#### [Required actions]
- a) In the passage on IBC2025, can you give the stretch from "Is IBC becoming" through "community for innovation." again, replacing "eyeballs" with "viewers"?
- b) Can you supply the next part of the passage on IBC2025, picking up right after its last sentence?

#### [Passage given]
Begin

From practical new AI advances to pioneering 5G applications to innovations cutting the industry's carbon footprint, IBC2025 is poised to showcase the latest tech trends shaping content creation, distribution, and audience engagement. As IBC prepares to accept its latest Technical Paper submissions (deadline 14th February) and its Accelerator Kickstart Day (12th February), four of its experts weigh in on the event's role in fostering innovation, the technological shifts on the horizon, and why sport remains a key driver of industry change.
Is IBC becoming more of a hotbed for innovation than ever? Why? Fergal Ringrose Fergal Ringrose, chair of the IBC Innovation Awards Jury: Innovation in the media content supply chain and the content consumption landscape is accelerating. Content providers are in a battle to retain audiences, whether broadcasters or streamers or social media platforms, and that competition for eyeballs is increasing each year - so the role of IBC as the Innovation Hub becomes more compelling, more essential. It's the one global forum where the industry comes together to share knowledge as a community for innovation.

End

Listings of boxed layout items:
Begin

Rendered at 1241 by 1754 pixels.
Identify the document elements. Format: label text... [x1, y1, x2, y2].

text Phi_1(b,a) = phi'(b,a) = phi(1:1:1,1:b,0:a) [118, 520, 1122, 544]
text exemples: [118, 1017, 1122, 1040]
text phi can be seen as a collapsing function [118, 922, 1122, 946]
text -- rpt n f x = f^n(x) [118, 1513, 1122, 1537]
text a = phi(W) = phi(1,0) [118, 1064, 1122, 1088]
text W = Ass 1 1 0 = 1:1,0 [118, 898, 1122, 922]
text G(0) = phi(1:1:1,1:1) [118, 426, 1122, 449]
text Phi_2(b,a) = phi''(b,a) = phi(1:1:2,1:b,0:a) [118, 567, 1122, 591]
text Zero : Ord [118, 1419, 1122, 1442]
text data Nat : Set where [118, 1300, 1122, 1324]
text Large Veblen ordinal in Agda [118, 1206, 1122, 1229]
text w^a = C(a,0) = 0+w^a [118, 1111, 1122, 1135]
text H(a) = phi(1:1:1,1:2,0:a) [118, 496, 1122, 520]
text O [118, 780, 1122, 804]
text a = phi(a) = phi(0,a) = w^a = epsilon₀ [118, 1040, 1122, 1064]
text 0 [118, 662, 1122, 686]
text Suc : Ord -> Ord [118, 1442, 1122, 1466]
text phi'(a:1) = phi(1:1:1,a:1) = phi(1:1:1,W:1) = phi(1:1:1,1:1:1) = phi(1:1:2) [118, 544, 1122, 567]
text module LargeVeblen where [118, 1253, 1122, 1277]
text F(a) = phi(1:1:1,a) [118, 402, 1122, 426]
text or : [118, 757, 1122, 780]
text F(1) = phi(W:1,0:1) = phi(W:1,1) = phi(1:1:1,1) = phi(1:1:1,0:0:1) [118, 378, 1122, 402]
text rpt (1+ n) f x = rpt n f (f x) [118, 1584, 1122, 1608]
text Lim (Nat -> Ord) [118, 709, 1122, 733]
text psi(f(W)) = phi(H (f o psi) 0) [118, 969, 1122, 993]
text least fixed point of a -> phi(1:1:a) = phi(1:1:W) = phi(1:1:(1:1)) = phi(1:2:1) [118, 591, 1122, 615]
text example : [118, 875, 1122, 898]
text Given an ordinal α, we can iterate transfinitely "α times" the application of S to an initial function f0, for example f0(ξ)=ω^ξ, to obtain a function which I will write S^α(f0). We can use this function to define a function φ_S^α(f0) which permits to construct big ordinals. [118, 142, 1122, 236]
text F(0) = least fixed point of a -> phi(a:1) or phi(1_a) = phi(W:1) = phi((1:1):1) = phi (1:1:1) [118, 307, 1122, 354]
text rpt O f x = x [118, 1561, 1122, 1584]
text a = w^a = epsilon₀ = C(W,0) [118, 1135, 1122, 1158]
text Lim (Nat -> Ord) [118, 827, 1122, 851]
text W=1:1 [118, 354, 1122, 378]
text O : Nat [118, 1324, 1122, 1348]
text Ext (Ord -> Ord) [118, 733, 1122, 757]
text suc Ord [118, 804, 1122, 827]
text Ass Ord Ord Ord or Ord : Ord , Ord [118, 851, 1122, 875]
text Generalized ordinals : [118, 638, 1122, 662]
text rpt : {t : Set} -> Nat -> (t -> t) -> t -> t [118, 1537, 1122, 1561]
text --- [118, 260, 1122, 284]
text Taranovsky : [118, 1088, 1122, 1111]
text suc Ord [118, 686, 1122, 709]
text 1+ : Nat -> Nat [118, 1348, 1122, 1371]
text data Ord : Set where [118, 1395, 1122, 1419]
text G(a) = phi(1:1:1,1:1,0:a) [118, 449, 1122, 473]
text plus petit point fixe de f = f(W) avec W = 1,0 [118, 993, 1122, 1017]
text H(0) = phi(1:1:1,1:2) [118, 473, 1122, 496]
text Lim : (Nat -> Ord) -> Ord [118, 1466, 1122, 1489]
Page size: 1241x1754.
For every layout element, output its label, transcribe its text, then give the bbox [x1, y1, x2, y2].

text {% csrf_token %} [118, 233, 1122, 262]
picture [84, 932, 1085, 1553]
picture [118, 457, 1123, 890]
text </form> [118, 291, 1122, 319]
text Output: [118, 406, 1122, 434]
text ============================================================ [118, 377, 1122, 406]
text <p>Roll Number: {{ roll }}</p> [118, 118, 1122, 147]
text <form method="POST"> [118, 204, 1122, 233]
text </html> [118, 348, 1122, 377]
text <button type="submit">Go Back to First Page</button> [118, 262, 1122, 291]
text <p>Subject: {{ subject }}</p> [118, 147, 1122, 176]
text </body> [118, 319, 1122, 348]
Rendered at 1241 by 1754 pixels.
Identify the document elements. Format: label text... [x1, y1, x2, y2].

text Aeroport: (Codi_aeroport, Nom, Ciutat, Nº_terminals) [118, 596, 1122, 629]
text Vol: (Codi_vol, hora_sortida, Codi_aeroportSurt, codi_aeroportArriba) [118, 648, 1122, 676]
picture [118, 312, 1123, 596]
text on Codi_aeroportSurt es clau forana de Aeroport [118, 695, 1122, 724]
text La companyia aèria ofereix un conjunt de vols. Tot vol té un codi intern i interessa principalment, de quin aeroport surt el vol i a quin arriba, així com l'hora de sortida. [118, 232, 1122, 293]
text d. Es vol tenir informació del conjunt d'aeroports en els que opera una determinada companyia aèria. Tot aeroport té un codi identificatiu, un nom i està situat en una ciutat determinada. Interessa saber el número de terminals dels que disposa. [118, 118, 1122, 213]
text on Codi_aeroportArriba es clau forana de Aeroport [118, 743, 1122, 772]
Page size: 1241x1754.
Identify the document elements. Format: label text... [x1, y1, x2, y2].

End

#### [Written answers]
- a)
Is IBC becoming more of a hotbed for innovation than ever? Why? Fergal Ringrose Fergal Ringrose, chair of the IBC Innovation Awards Jury: Innovation in the media content supply chain and the content consumption landscape is accelerating. Content providers are in a battle to retain audiences, whether broadcasters or streamers or social media platforms, and that competition for viewers is increasing each year - so the role of IBC as the Innovation Hub becomes more compelling, more essential. It's the one global forum where the industry comes together to share knowledge as a community for innovation.

- b)
Paul Entwistle, chair of IBC's Technical Papers Committee: The breadth of technology that impacts media and entertainment continues to grow. If you look at the complexities around delivering across all the different devices and platforms - from HD to smartphones to VR - the hybridisation of IP technologies and television continues to grow. You see that in the personalisation, targeting and data mining. On top of all that, operational efficiency, sustainability and regulation are also driving innovation.
Mark Smith, co-lead for the IBC Accelerator Media Innovation Programme: I'd echo all that. In the Accelerator Programme, we're right in the middle of all the ideas that come in, seeing firsthand how collaboration is really the fuel for progress in the industry.
Muki Kulhan, co-lead for the IBC Accelerator Media Innovation Programme: The innovation trajectory goes up and up every year, and the IBC audience knows they learn something new when they come to Amsterdam - whether through the Accelerator Programme, a new hall, new demos, or an emerging vendor. Many are coming to IBC just to be in the middle of that hotbed.
What are some of the big innovations and technical trends you expect to see at IBC in 2025? Mark Smith MS: AI is still a big trend. But we're going to see a lot more practical, very specific integration of AI into different processes. It will be more about the actual specifics rather than some of the big-picture, more hyped AI stories we've seen.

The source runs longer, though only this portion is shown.